Task to carry out:
All pictures should be dropped, and only the lines from the top of the entries below through the line containing "Second level of multiplexing" repeated exactly, both ends included.

Input data:
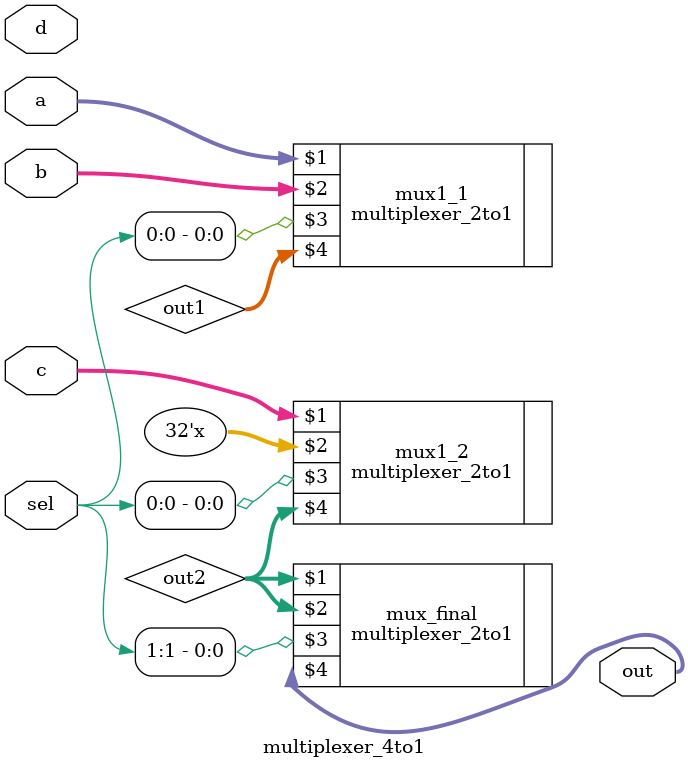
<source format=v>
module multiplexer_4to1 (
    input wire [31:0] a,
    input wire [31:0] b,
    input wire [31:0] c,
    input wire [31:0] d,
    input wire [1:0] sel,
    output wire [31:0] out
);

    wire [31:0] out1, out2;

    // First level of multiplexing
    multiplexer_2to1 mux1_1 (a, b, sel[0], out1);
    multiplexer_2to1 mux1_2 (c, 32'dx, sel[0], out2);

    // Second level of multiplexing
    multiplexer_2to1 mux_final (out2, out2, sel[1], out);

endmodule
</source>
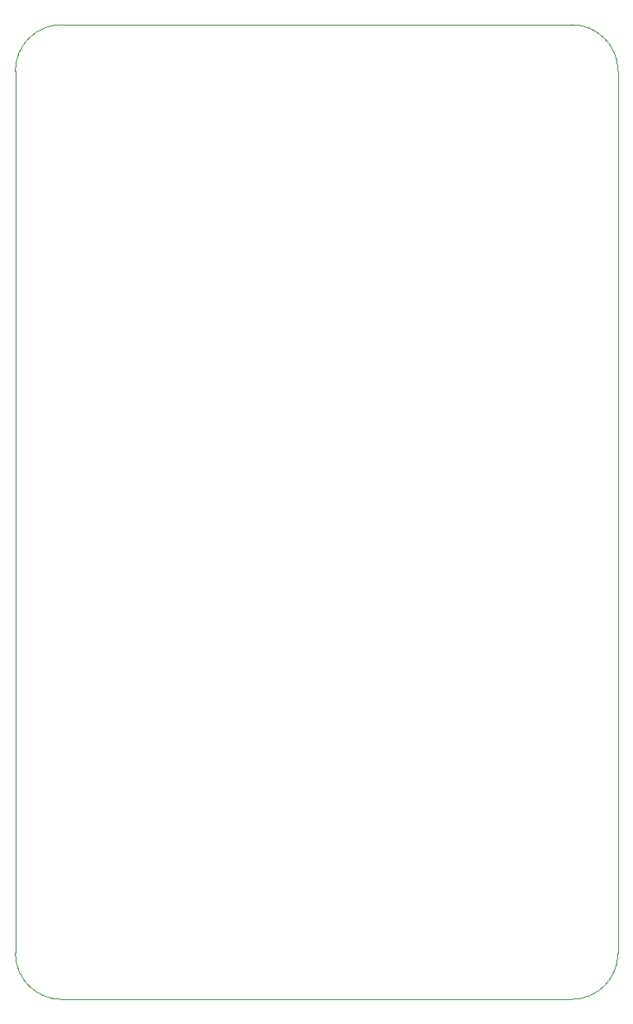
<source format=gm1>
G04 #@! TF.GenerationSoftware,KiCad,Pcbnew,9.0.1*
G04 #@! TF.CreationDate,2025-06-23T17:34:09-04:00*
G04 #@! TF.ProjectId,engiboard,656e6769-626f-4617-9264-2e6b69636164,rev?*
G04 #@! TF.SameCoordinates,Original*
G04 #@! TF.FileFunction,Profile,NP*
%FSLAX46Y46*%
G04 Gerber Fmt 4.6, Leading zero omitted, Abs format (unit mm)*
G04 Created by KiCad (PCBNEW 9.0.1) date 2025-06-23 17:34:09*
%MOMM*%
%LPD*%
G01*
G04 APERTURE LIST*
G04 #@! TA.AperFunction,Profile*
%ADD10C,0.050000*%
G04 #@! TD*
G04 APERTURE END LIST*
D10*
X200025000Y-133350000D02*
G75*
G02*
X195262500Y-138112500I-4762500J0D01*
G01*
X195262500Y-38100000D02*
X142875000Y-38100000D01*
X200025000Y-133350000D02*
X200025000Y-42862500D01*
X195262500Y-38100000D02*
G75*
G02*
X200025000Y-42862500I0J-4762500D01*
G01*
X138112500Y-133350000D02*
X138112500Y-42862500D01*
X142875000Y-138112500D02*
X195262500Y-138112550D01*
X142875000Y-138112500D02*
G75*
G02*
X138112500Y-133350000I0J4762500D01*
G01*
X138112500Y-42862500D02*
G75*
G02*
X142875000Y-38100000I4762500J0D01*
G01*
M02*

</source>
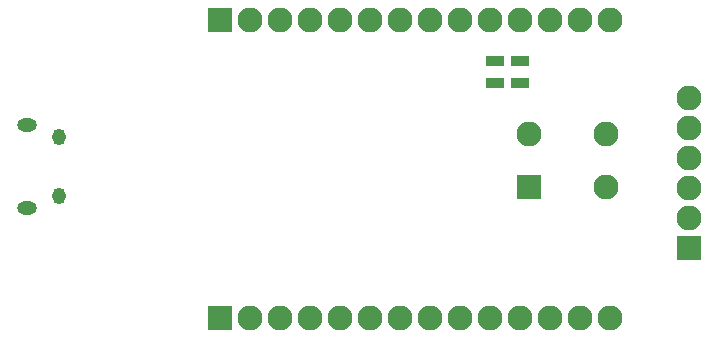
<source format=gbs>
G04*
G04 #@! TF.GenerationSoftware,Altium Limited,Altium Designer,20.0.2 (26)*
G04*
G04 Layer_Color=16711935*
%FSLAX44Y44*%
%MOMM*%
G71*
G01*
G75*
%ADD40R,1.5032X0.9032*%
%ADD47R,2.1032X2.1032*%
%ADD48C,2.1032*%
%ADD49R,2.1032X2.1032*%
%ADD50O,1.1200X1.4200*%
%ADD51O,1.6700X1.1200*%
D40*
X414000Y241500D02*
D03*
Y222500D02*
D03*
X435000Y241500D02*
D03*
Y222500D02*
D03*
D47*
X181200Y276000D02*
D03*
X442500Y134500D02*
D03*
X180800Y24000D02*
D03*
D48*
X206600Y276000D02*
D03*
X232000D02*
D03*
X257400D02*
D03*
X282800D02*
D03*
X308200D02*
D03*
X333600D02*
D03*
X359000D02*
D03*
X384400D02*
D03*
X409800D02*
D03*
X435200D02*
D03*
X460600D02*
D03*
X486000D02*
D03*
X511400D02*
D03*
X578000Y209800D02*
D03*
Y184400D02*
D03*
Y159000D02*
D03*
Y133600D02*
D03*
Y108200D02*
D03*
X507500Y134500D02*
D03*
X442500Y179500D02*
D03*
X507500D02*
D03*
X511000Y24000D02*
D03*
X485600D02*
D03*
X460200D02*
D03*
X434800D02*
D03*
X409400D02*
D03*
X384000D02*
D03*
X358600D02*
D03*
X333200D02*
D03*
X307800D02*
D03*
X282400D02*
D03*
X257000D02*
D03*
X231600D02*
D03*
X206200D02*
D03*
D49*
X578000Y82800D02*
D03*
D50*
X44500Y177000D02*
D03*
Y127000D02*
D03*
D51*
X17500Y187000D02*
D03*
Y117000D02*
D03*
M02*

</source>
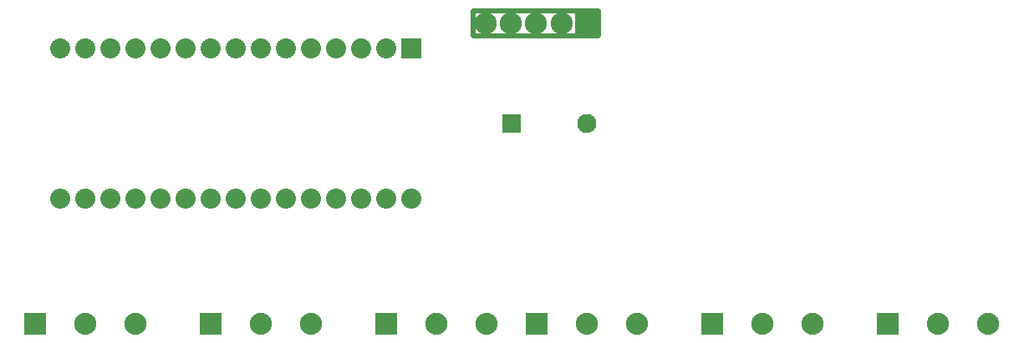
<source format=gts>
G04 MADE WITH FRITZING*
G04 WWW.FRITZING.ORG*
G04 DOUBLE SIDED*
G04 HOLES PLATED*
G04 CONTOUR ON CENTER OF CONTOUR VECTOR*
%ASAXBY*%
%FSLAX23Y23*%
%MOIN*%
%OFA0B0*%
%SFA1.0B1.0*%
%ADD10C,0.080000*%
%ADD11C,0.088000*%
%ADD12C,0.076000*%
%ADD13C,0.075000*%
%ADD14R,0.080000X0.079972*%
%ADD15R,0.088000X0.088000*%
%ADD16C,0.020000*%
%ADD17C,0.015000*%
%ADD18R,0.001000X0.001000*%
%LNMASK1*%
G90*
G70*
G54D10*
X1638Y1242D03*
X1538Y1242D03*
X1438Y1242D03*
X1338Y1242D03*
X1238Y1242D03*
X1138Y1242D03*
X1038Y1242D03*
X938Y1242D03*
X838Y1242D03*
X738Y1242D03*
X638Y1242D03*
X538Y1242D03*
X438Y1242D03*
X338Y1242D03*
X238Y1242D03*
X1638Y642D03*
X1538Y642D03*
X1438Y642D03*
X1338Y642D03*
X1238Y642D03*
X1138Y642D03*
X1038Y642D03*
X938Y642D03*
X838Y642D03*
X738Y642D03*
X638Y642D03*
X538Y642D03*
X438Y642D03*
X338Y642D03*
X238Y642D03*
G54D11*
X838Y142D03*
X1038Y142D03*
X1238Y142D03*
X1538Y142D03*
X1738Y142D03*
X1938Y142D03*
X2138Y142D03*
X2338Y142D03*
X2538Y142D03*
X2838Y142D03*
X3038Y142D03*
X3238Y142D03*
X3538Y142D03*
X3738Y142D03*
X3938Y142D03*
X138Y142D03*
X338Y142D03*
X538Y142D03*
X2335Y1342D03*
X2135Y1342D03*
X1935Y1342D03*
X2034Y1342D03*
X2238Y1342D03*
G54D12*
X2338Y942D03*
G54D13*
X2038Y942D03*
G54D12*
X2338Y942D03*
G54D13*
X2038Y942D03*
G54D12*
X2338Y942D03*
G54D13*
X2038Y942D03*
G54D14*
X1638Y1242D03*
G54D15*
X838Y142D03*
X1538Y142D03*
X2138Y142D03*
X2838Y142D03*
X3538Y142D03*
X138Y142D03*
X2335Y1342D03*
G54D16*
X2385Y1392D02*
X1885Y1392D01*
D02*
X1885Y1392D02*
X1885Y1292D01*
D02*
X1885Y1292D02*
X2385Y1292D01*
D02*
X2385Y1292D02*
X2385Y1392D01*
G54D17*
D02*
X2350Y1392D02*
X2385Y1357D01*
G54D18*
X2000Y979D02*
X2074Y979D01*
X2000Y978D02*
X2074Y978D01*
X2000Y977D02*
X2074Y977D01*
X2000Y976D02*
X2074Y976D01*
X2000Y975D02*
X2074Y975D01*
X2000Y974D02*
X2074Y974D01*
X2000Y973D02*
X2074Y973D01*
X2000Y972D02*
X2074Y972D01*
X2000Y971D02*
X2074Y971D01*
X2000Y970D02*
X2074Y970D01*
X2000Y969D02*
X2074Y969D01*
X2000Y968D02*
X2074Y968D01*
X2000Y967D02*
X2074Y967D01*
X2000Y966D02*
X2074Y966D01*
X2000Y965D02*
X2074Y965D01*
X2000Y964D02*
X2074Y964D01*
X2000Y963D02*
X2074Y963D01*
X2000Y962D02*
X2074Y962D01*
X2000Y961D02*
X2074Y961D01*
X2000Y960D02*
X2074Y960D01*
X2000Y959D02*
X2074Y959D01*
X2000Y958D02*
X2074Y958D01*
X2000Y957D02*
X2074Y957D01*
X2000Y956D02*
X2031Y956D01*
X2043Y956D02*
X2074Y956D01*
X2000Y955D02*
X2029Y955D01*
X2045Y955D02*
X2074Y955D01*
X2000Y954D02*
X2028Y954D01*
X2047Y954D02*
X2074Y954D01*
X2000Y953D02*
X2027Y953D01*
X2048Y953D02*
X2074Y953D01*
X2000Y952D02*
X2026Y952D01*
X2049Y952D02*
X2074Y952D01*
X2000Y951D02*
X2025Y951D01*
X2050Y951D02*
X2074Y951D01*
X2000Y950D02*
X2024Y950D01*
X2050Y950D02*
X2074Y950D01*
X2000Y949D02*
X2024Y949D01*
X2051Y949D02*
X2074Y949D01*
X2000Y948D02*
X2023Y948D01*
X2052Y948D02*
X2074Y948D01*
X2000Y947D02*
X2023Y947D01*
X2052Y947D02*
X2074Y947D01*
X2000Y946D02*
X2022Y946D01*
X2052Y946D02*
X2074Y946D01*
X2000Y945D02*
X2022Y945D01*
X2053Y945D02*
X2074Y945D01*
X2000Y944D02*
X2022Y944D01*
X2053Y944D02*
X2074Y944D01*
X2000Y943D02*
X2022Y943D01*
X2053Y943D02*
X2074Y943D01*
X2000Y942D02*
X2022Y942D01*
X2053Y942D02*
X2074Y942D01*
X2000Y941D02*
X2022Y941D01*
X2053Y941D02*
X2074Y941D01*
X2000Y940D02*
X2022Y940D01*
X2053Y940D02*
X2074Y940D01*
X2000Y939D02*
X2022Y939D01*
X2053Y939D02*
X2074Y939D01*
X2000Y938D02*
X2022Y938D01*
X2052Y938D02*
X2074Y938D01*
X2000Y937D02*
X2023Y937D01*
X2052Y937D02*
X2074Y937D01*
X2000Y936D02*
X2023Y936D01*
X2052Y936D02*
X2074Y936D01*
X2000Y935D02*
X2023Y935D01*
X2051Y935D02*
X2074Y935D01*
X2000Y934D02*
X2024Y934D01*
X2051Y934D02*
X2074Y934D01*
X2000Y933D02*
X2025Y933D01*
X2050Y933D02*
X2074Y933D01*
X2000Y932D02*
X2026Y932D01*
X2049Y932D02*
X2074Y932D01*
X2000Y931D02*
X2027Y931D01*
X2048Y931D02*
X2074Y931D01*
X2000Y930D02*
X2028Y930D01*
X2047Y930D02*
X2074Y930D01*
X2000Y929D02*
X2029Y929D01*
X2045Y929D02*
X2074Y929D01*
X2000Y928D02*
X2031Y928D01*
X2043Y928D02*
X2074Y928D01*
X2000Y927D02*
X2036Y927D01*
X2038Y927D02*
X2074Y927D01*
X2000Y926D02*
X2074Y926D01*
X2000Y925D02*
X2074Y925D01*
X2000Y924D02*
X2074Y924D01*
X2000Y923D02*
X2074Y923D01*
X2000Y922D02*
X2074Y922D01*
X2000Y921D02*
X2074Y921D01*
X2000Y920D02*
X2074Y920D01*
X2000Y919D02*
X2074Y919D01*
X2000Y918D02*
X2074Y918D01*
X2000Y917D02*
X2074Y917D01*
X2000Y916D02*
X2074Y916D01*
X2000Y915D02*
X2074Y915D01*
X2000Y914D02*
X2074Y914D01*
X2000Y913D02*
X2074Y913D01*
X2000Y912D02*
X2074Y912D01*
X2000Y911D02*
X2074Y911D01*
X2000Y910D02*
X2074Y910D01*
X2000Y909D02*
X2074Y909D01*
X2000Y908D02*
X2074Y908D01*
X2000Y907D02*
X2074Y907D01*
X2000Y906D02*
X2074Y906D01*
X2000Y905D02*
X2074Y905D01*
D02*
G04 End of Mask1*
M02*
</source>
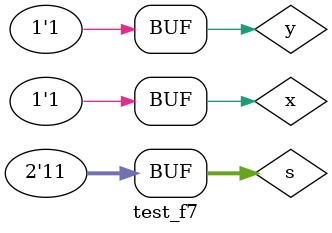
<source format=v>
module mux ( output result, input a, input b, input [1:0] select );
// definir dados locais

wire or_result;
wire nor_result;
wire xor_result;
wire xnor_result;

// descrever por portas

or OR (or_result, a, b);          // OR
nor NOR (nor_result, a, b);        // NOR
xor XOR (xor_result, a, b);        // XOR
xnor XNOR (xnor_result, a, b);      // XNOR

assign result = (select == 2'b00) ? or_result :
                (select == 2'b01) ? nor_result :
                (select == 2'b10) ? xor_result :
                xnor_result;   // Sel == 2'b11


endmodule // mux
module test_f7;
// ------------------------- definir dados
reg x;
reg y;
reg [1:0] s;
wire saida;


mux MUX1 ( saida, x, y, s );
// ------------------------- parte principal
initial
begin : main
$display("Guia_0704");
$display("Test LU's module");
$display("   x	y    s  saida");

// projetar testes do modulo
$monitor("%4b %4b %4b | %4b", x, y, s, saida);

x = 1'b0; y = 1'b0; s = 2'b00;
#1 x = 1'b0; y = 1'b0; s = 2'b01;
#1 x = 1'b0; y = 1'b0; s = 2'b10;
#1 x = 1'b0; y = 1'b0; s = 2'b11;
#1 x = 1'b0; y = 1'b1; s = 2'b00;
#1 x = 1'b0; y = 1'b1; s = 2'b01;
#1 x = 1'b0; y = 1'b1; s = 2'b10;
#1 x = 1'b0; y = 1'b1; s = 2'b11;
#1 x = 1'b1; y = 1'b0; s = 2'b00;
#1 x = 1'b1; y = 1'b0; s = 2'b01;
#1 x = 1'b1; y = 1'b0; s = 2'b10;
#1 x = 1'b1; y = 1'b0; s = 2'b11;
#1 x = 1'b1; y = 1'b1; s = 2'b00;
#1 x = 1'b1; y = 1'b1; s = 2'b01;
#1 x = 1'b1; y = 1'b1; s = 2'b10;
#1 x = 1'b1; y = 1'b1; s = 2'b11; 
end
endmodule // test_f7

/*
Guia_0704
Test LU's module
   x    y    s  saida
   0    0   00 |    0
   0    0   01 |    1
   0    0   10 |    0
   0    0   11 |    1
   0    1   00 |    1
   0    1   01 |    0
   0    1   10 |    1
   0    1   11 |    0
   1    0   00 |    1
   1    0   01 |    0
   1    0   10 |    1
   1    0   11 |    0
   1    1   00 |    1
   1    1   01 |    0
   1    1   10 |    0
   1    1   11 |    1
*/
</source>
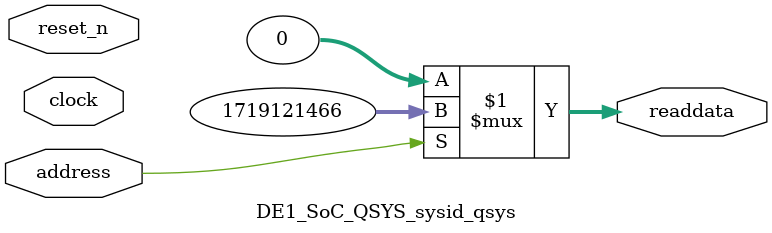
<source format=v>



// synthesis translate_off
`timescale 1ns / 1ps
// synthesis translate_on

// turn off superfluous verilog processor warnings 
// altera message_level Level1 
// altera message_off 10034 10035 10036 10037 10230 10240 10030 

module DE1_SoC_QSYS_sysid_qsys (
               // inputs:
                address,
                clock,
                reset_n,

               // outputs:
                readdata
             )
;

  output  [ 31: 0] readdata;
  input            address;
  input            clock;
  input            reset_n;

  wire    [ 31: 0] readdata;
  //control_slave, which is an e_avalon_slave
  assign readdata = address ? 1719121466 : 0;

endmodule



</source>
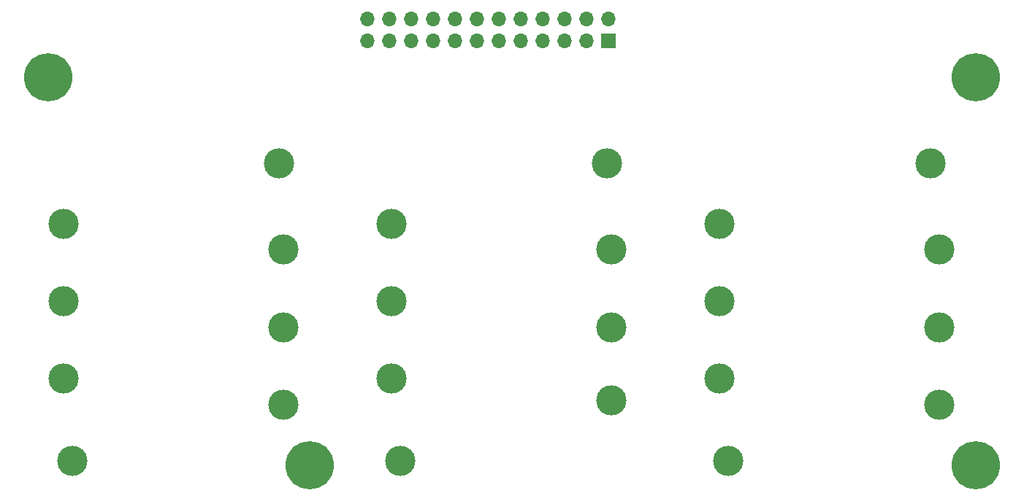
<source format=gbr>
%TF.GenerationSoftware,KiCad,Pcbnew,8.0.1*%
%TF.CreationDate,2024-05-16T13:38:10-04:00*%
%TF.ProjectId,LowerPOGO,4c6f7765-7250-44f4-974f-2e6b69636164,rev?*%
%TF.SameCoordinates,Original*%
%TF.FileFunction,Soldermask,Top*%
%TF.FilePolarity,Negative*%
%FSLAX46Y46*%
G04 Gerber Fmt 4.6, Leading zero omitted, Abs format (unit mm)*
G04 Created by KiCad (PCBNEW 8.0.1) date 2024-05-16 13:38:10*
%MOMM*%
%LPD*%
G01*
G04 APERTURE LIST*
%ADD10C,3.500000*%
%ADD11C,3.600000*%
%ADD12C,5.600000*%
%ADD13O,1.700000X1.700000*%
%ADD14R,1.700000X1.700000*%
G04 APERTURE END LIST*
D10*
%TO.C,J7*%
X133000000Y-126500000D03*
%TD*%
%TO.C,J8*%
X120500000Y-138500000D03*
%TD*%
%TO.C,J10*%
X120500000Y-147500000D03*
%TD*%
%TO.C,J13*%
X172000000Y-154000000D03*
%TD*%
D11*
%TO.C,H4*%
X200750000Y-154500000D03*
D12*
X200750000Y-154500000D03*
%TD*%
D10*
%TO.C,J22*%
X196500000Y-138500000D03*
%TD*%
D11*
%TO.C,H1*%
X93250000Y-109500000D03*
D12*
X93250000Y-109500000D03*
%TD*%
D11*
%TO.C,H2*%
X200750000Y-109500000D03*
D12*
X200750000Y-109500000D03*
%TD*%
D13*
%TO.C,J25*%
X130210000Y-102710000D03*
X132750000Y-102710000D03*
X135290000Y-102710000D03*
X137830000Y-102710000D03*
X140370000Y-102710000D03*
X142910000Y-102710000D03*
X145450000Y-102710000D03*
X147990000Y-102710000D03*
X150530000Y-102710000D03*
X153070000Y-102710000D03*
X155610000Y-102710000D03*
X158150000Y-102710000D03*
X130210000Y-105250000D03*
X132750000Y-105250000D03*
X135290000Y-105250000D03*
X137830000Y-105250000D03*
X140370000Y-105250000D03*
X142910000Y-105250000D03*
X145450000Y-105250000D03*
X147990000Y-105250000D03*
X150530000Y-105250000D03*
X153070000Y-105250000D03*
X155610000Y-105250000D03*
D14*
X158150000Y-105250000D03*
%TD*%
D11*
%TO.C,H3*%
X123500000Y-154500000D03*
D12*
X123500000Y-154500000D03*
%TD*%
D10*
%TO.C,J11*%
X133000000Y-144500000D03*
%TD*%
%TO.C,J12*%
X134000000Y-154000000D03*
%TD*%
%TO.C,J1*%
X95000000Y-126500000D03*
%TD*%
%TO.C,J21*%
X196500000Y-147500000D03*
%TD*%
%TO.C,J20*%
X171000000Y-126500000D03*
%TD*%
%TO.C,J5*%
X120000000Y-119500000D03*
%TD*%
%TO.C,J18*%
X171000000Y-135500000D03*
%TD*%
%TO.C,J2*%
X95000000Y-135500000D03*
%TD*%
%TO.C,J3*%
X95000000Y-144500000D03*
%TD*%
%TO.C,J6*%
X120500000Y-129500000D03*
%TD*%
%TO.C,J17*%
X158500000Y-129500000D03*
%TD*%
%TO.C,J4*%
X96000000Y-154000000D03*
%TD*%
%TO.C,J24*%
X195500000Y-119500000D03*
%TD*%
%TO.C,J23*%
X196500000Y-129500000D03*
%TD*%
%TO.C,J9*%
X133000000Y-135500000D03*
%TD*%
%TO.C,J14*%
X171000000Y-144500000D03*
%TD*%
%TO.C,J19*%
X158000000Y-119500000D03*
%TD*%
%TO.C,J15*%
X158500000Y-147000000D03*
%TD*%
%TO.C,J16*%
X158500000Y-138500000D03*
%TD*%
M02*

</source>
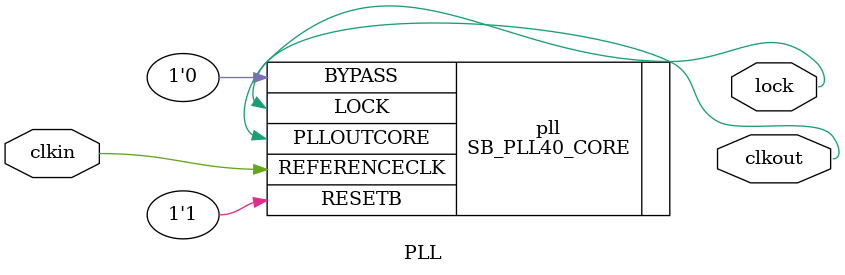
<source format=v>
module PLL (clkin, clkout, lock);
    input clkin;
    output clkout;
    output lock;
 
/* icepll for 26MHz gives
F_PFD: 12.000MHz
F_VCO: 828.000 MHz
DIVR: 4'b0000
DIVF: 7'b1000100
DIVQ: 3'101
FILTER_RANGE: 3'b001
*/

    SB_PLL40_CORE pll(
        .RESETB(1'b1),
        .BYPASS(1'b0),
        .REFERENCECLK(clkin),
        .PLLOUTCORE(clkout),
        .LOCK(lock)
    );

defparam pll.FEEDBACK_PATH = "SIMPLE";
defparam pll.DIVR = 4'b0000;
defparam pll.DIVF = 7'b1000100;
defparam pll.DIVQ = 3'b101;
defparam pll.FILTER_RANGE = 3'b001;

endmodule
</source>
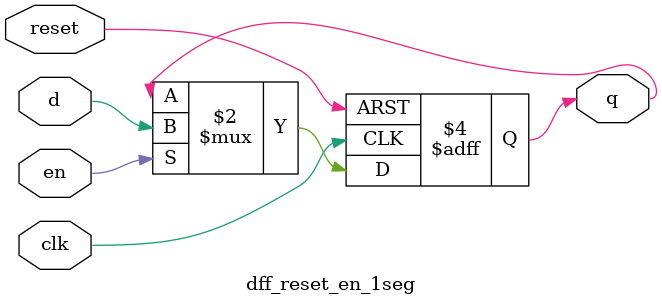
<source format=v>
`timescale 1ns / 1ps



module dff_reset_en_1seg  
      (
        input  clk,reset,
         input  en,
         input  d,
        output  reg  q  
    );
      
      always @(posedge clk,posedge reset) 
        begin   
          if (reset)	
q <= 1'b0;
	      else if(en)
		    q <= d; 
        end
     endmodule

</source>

Response for this exercise:
<source format=v>
module multiplexer_4to1 (
    input wire [31:0] a,
    input wire [31:0] b,
    input wire [31:0] c,
    input wire [31:0] d,
    input wire [1:0] sel,
    output wire [31:0] out
);

    wire [31:0] out1, out2;

    // First level of multiplexing
    multiplexer_2to1 mux1_1 (a, b, sel[0], out1);
    multiplexer_2to1 mux1_2 (c, 32'dx, sel[0], out2);

    // Second level of multiplexing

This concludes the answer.